William Fitch Minstead, the sixth Earl of Ackerman, receives shocking news that before going off to war he sired a daughter. To make matters worse, the person who's delivered the news, Miss Hilary Compton, thinks him a philandering scoundrel who has neglected the child—even though he never knew she existed, and she, of course, demands he takes responsibility.

Before determining what is to be done (and if the girl really is a Minstead), Fitch decides to travel to Nottingham and meet the tyke. One look at little Lizzie confirms his parentage and Fitch is determined to right the wrong he's unknowingly committed, but to Hilary's great surprise and Lizzie's delight, he proposes a surprising arrangement: he and Hilary would get married so Fitch can legaly adopt his daughter without having her suffer the ramifications of being a bastard.

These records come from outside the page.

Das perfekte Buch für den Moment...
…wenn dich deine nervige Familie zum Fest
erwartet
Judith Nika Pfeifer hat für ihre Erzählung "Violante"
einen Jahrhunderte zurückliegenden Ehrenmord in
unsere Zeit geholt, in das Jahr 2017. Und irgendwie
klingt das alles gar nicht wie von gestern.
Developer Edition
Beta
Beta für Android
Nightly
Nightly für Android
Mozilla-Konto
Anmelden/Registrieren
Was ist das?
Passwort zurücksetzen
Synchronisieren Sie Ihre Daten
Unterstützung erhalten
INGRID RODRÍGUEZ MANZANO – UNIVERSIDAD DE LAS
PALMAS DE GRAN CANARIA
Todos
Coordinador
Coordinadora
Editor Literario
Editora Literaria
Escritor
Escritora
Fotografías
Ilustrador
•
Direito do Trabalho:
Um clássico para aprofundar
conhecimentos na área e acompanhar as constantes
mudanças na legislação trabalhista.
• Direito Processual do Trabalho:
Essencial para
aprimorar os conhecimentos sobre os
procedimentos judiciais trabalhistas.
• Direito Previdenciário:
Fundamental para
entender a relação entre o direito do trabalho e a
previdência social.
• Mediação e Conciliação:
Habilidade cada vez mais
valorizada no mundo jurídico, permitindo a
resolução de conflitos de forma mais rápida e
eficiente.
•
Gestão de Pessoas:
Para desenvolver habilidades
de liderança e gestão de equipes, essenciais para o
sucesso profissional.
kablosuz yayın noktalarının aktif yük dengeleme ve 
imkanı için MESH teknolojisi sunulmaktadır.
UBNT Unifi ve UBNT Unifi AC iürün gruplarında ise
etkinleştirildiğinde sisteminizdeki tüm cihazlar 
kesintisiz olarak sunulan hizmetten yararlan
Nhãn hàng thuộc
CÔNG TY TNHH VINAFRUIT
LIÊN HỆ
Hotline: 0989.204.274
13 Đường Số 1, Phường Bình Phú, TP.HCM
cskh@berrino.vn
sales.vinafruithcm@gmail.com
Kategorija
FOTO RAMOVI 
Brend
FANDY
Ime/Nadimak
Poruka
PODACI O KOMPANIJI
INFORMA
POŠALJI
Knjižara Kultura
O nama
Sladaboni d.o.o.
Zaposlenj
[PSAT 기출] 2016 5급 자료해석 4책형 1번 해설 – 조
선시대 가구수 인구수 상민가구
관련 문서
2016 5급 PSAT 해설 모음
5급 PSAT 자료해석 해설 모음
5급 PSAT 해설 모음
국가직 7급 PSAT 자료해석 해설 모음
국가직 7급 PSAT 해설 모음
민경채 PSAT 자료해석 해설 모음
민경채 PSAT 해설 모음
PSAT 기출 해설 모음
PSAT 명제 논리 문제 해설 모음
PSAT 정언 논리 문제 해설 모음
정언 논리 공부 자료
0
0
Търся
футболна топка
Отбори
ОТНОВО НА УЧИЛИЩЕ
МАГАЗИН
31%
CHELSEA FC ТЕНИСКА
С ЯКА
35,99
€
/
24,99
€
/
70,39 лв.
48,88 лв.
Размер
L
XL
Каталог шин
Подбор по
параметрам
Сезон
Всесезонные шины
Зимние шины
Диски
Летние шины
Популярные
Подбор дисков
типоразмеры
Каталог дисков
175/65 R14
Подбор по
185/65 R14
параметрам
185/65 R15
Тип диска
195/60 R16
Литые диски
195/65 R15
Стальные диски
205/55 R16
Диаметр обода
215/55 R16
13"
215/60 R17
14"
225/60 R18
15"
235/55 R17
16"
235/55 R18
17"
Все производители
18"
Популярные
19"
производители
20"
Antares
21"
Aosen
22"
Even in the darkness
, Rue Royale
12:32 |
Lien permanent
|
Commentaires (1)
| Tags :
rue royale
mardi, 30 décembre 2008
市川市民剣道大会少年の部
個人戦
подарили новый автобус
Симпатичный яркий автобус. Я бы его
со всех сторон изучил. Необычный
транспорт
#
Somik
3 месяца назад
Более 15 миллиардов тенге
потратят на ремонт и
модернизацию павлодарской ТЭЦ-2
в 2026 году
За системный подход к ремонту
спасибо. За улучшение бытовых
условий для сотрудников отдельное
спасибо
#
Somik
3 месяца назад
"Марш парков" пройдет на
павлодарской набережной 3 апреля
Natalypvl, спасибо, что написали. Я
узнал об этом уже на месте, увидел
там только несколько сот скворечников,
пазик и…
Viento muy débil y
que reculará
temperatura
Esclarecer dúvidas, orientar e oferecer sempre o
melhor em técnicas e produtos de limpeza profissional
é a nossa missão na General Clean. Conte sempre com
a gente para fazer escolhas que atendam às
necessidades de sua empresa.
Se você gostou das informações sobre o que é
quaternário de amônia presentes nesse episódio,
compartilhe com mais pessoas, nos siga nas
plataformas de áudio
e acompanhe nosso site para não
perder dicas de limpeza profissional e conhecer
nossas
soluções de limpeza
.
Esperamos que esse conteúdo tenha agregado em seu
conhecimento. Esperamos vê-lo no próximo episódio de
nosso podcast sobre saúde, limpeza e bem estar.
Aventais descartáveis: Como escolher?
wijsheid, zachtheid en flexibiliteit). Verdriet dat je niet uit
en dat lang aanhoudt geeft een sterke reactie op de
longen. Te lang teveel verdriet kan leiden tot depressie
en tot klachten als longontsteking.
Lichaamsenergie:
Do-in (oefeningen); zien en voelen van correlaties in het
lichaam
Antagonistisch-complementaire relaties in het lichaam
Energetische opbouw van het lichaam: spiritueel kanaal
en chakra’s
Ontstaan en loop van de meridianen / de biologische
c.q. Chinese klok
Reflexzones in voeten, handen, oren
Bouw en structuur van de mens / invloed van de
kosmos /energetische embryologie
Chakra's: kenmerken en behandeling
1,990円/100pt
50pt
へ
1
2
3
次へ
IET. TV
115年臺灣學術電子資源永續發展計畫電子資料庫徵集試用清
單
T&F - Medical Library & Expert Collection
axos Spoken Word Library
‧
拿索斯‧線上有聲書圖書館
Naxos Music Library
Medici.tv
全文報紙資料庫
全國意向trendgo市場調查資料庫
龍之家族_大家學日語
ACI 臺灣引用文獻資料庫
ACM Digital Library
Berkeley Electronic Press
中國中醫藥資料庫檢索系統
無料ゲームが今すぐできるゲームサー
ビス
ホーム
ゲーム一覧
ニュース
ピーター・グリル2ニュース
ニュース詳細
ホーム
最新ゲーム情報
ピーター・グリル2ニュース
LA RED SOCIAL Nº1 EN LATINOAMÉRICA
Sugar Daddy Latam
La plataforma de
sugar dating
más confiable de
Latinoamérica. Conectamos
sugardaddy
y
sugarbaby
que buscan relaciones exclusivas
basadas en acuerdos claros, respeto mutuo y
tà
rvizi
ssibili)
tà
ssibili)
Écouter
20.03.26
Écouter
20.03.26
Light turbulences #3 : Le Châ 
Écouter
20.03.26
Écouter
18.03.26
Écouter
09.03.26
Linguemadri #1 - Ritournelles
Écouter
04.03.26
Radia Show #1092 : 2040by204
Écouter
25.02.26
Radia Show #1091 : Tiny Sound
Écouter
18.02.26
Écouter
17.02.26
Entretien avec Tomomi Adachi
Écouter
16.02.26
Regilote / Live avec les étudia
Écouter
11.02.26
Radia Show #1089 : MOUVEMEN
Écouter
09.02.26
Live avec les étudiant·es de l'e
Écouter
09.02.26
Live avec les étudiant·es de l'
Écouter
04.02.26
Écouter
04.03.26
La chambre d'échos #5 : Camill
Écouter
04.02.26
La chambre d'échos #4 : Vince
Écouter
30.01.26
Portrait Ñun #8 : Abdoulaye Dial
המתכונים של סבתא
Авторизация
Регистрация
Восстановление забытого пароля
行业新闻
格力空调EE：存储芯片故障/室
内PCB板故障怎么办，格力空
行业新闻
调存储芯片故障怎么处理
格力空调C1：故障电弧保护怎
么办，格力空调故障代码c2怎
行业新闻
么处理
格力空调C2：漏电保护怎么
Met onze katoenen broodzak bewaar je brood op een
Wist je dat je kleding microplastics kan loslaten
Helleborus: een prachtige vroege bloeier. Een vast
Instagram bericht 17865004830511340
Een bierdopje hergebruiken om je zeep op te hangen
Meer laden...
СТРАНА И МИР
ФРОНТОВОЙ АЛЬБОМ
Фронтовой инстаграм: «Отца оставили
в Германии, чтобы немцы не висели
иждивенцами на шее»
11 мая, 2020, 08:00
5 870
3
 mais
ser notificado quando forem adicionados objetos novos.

Of course, the man makes it clear this would be a little more than the usual marriage of convenience. He expects Hilary to be his wife in every way...heir included.



This is another HR that veered straight off the usual (template) path. Yes, the premise is the same—man meets woman, they fall in love, they live happily ever after...But this book has a love-child thrown into the mix. Although little Lizzie is utterly adorable, as all the book tykes should be, it does seem the author wrote her into the book only to make the lead couple meet...and to spill the big secret in the end, providing the required HEA.

Fitch is the least rakish of the four Duke of Morland's protegees, harboring a difficult past shaped by the Crimea War and its consequences. He's "content" with spending his nights drinking himself to oblivion, trying to bury the memories that plague him. He was prepared to do the same even after the marriage, but he didn't count with the fact his wife would be such a nosy little creature. Of course it didn't even cross his mind to tell her anything about the war or why he locks himself in his library to brood.

This "dark secret" adds depth to the story and to the two main characters. And it's because of this silent war between Fitch and Hilary, where he's adamant to push her away and she equally determined to uncover the cause of his brooding, the chasm it draws between them almost destroying their trust and marriage, that makes this story so much more realistic than your average romance book.